Introduction

  • Addresses the following challenges related to versatility of text embeddings:
    • Most embeddings tailored only for English.
    • Existing embeddings trained for one single retrieval functionality.
    • Most models only support short inputs.
  • Proposes a model which supports multi-linguality, multi-functionality and multi-granularity.

  • Formally, given a query q in an arbitrary langugae x, M3 embeddings are able to retrieve document d in language y from the corpus \(D^y: d^y \leftarrow fn^*(q^x, D^y)\)

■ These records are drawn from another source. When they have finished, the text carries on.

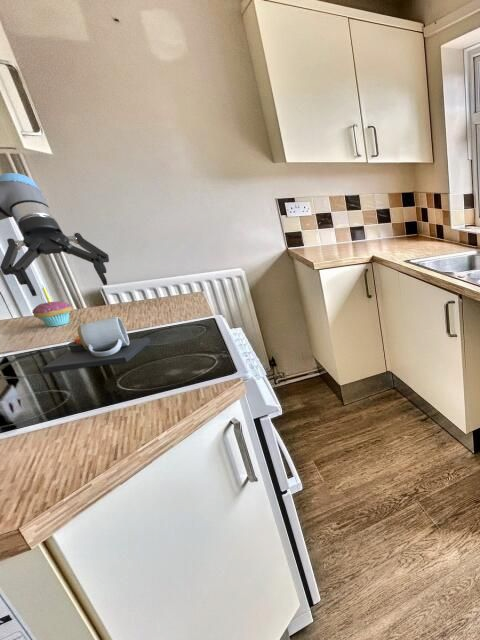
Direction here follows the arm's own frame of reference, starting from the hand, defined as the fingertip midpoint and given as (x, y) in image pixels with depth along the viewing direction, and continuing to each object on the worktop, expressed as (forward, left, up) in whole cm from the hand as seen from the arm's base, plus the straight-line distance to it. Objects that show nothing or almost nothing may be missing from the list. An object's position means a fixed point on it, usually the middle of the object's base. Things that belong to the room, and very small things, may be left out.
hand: (71, 287), depth 111 cm
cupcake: (-19, +23, -16) cm, 34 cm away
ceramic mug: (+9, -12, -14) cm, 21 cm away
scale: (+7, -13, -16) cm, 21 cm away
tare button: (+2, -8, -13) cm, 15 cm away
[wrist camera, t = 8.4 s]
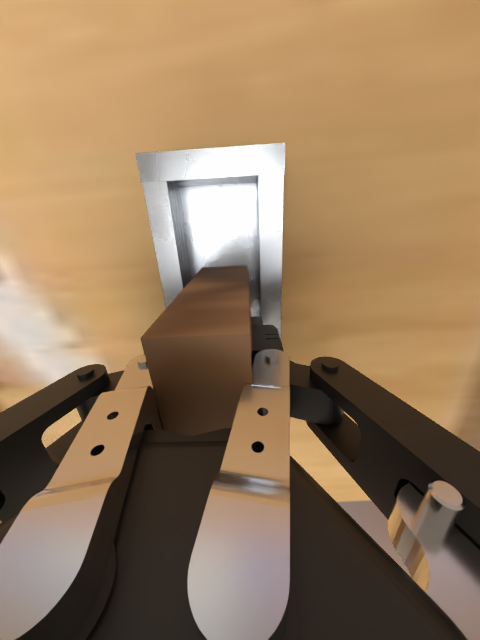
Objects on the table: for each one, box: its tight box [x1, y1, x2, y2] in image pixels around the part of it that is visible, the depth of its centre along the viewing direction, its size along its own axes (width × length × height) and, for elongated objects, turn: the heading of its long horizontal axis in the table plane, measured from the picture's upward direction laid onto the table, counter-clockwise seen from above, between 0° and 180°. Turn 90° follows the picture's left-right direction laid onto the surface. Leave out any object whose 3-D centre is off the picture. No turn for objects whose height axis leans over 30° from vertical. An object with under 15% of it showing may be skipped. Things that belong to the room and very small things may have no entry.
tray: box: [136, 143, 285, 340], centre depth 16 cm, size 7×18×4 cm, turn 3°
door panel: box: [141, 265, 252, 436], centre depth 13 cm, size 3×8×10 cm, turn 3°
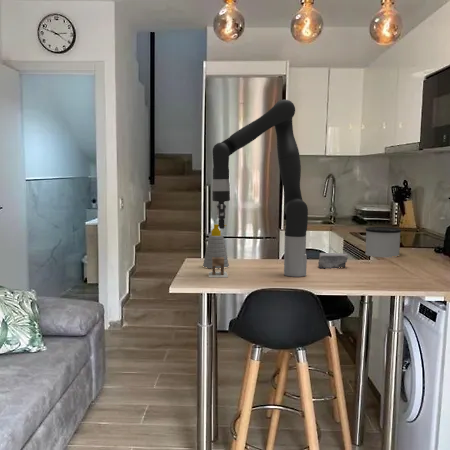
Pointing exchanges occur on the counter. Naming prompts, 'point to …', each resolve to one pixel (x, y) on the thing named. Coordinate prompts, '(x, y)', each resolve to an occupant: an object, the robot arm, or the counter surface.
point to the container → (382, 241)
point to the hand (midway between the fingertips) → (221, 227)
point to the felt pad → (218, 274)
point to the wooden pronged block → (218, 264)
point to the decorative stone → (332, 260)
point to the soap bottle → (215, 248)
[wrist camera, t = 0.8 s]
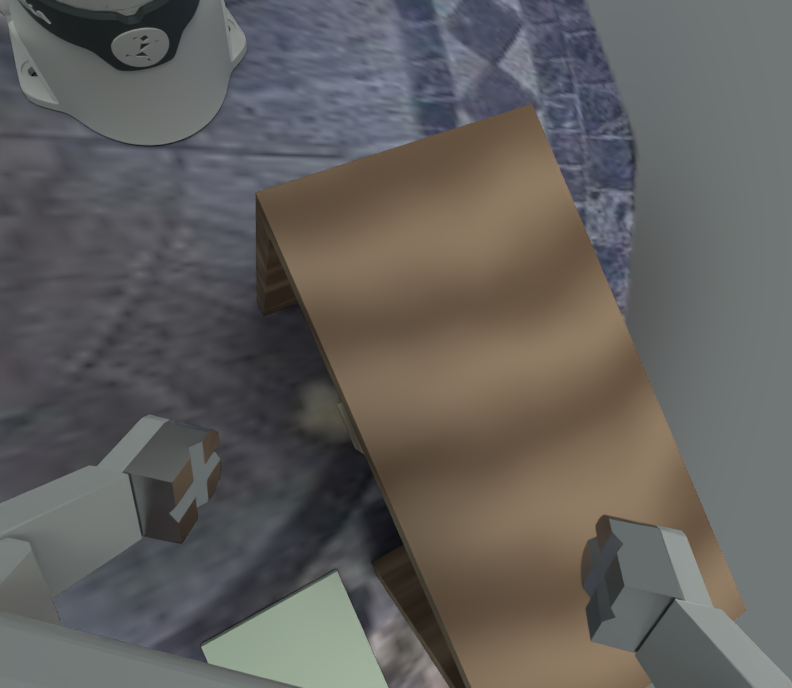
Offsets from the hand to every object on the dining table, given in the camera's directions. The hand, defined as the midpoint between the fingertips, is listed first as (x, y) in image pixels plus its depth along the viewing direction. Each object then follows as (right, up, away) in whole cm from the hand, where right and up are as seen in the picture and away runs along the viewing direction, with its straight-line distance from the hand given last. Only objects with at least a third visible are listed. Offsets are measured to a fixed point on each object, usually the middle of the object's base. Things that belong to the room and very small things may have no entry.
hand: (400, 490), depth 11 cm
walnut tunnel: (-1, -3, +37) cm, 37 cm away
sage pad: (-8, -25, +33) cm, 42 cm away
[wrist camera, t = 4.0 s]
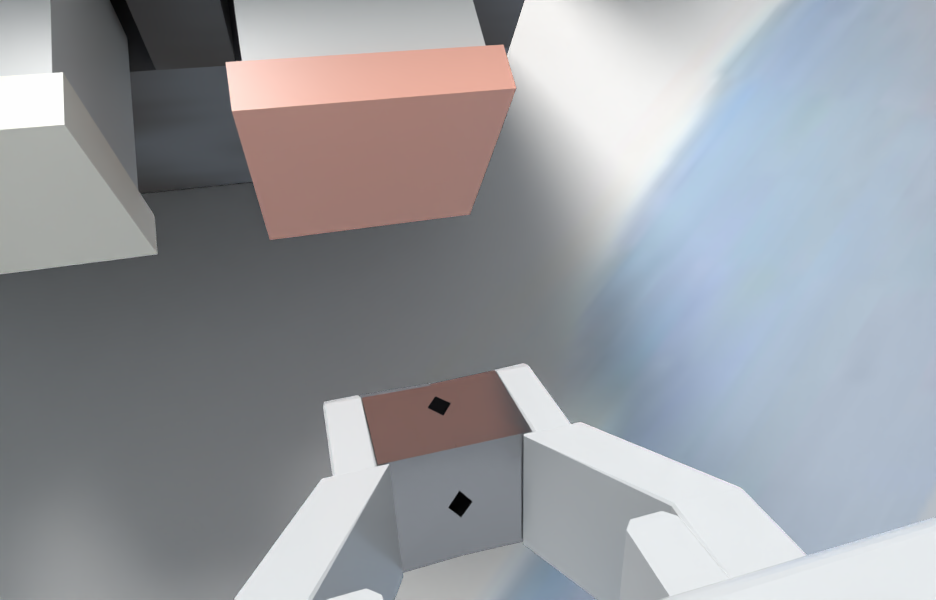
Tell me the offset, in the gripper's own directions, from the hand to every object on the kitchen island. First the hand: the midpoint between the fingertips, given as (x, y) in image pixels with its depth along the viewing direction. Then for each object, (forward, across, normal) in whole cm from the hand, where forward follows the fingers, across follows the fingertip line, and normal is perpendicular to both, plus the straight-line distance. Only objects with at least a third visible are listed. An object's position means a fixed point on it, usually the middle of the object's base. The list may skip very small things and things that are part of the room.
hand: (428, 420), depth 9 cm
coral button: (+6, 0, +3) cm, 7 cm away
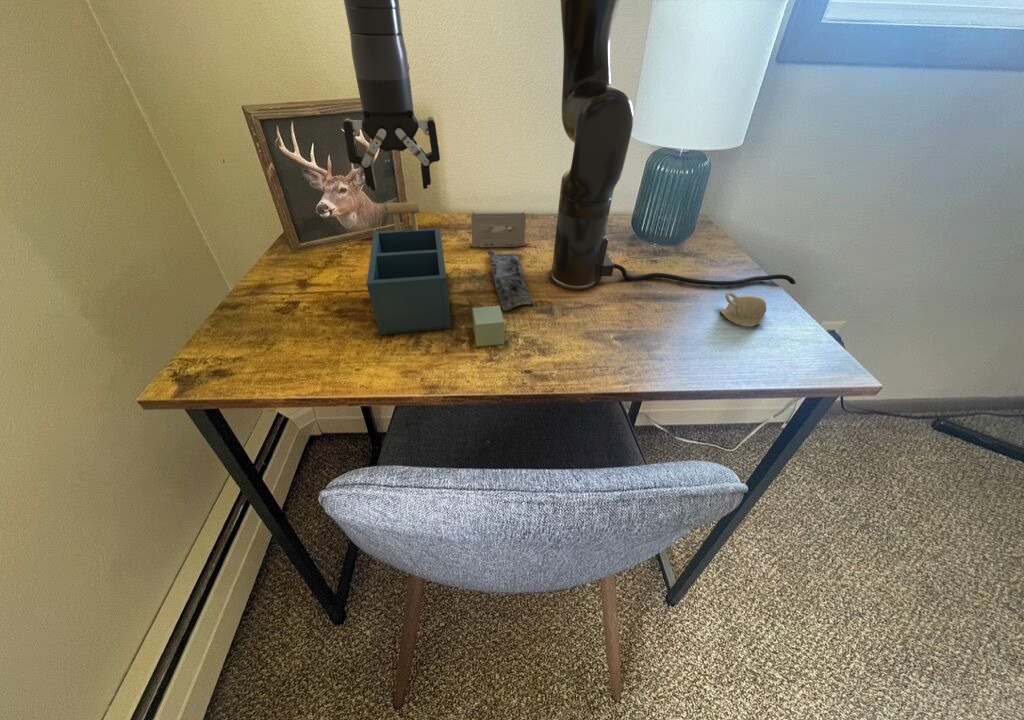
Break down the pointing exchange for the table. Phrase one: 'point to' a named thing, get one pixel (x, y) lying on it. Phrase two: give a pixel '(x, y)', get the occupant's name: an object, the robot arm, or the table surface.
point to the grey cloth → (509, 280)
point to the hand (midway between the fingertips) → (400, 188)
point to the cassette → (498, 237)
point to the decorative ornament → (745, 310)
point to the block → (488, 325)
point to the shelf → (408, 276)
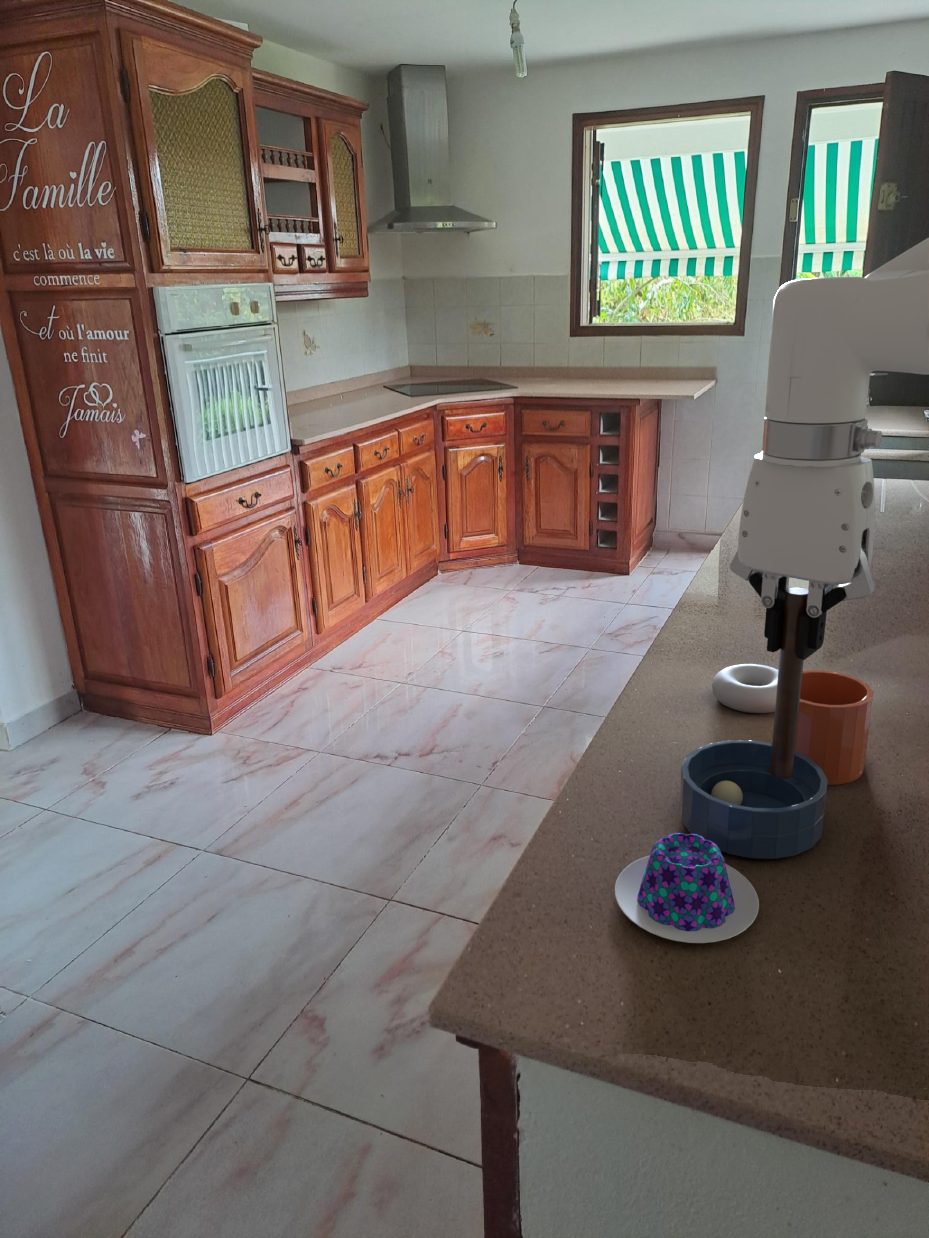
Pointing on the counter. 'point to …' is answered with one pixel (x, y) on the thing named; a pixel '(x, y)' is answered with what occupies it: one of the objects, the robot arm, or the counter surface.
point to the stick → (788, 686)
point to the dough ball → (728, 792)
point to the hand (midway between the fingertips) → (792, 649)
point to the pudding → (686, 892)
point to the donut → (747, 688)
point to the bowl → (753, 800)
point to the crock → (834, 723)
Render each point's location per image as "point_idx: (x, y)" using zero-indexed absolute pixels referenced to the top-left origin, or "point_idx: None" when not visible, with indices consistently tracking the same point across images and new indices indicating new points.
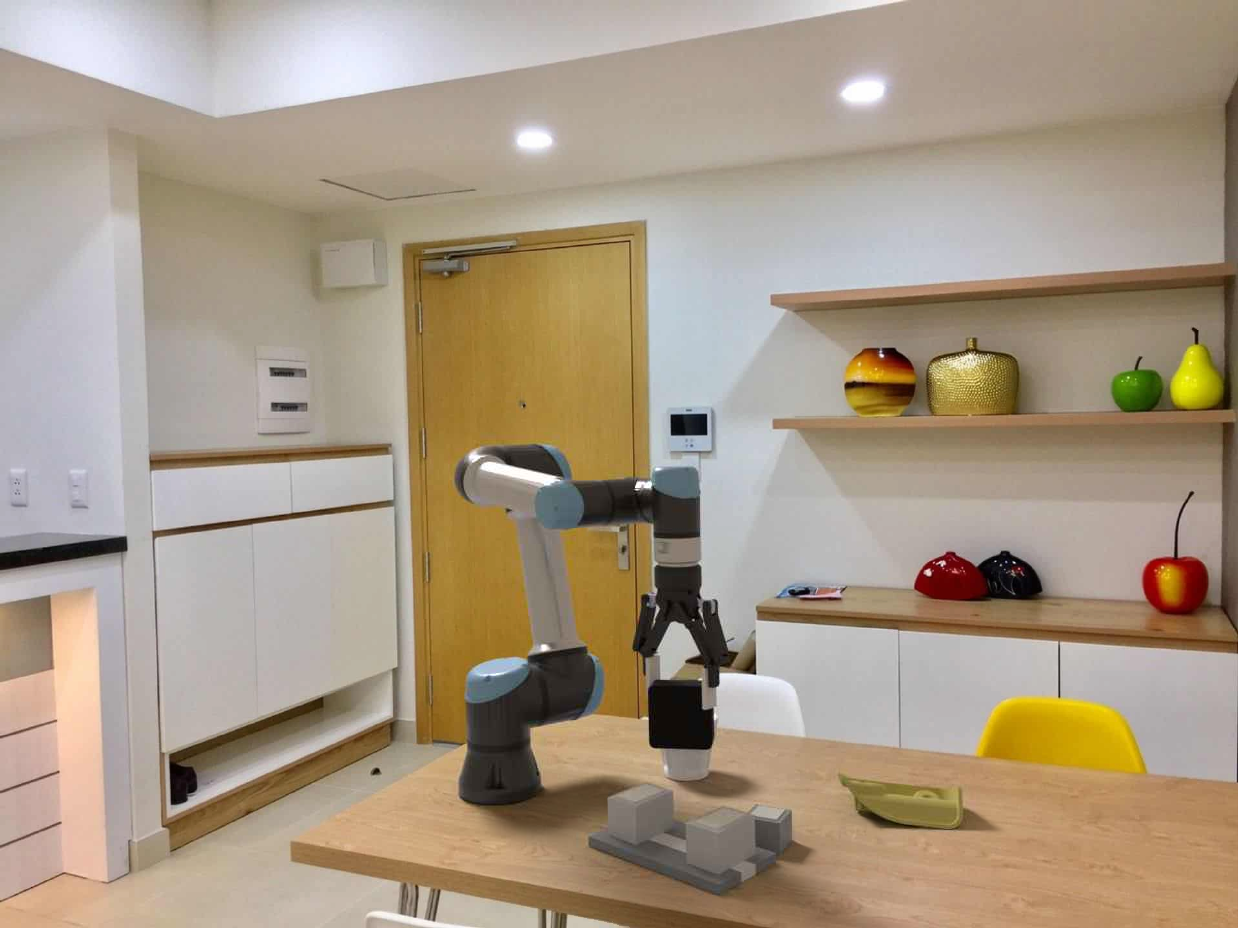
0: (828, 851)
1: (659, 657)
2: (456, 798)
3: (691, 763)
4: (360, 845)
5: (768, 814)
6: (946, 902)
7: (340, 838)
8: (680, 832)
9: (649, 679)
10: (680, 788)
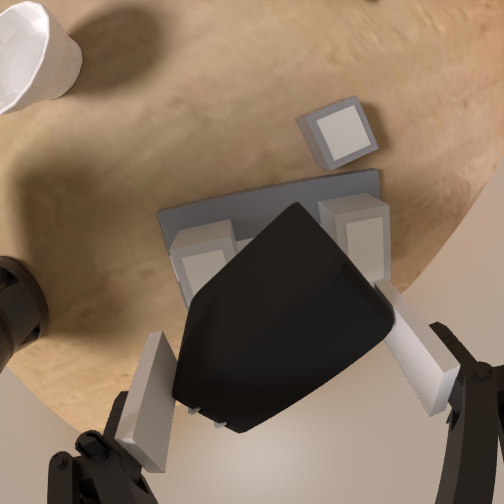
0: (388, 96)
1: (135, 434)
2: None
3: (65, 70)
4: (102, 422)
5: (351, 138)
6: (497, 126)
7: (85, 423)
8: (250, 221)
9: (172, 412)
10: (90, 103)
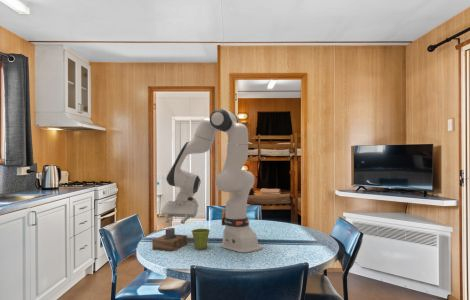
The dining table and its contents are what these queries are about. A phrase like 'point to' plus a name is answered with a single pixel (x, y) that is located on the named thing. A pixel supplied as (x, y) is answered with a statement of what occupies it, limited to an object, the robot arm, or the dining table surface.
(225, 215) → the ammunition clip
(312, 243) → the dining table surface
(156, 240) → the brown wooden box
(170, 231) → the servo
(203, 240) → the plant pot
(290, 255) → the dining table surface
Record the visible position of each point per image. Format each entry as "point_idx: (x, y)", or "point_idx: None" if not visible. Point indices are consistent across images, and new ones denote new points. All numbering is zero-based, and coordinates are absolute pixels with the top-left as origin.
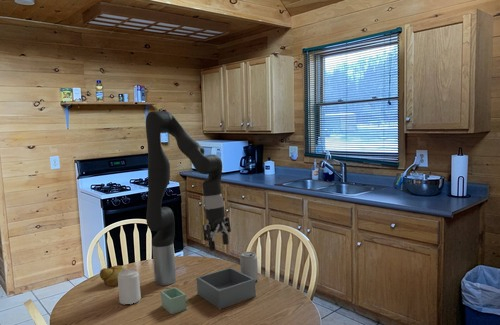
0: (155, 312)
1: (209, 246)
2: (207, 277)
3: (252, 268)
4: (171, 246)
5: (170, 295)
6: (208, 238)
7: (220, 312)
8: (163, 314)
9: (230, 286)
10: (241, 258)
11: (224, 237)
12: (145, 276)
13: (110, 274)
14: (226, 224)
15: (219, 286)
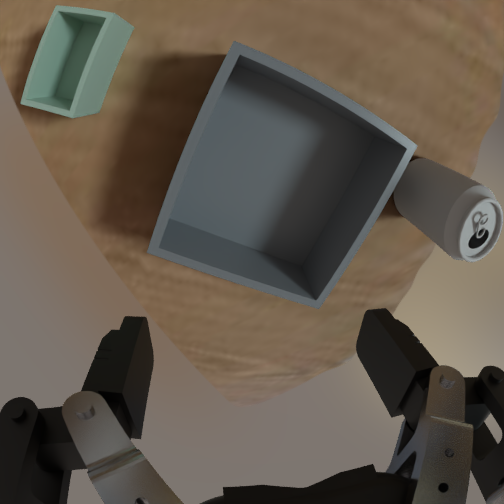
0: None
1: (98, 356)
2: (286, 77)
3: (427, 235)
4: None
5: (98, 20)
6: (35, 463)
7: (144, 233)
8: None
9: (212, 267)
10: (458, 204)
11: (392, 378)
12: None
13: None
14: (493, 476)
15: (322, 110)
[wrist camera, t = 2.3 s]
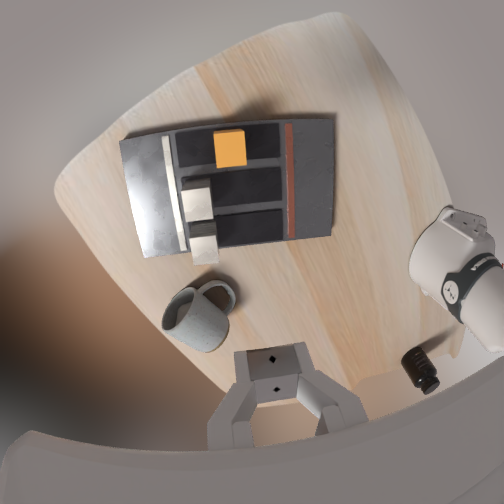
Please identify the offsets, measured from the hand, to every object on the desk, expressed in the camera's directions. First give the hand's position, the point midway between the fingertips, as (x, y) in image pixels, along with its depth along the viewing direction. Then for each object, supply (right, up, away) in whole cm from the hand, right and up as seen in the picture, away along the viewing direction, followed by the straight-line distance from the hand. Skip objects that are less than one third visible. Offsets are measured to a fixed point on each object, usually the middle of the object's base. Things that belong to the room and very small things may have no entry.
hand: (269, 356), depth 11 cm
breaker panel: (-3, +13, +24) cm, 27 cm away
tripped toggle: (-3, +17, +19) cm, 25 cm away
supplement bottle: (+40, -22, +49) cm, 67 cm away
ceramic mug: (-8, -3, +32) cm, 33 cm away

    • \(fn^*(.)\) can be - dense, sparse/lexical or multi-vector retrieval.
    • y can be another language or same as x.

Data Curation

  • Three data sources:
    • Unsupervised data:
      • extract title-body, title-abstract, instruction-output, etc.
      • from multi-lingual corpora like Wikipedia, S2ORC, xP3, mC4, CC News. Also, parallel sentences from NLLB and CCMatrix.
    • Labelled data:
      • High quality fine tuning data.
      • eg- Hotspot QA, Trivia QA, NQ, MS MARCO, Mr. Tydi, MIRACL.
    • Synthetic Data:
      • to mitigate shortage of long document retrieval tasks and introduce extra multi-lingual finetuning data.
      • Sample lengthy articles from Wiki/MC4 and randomly choose paragraphs.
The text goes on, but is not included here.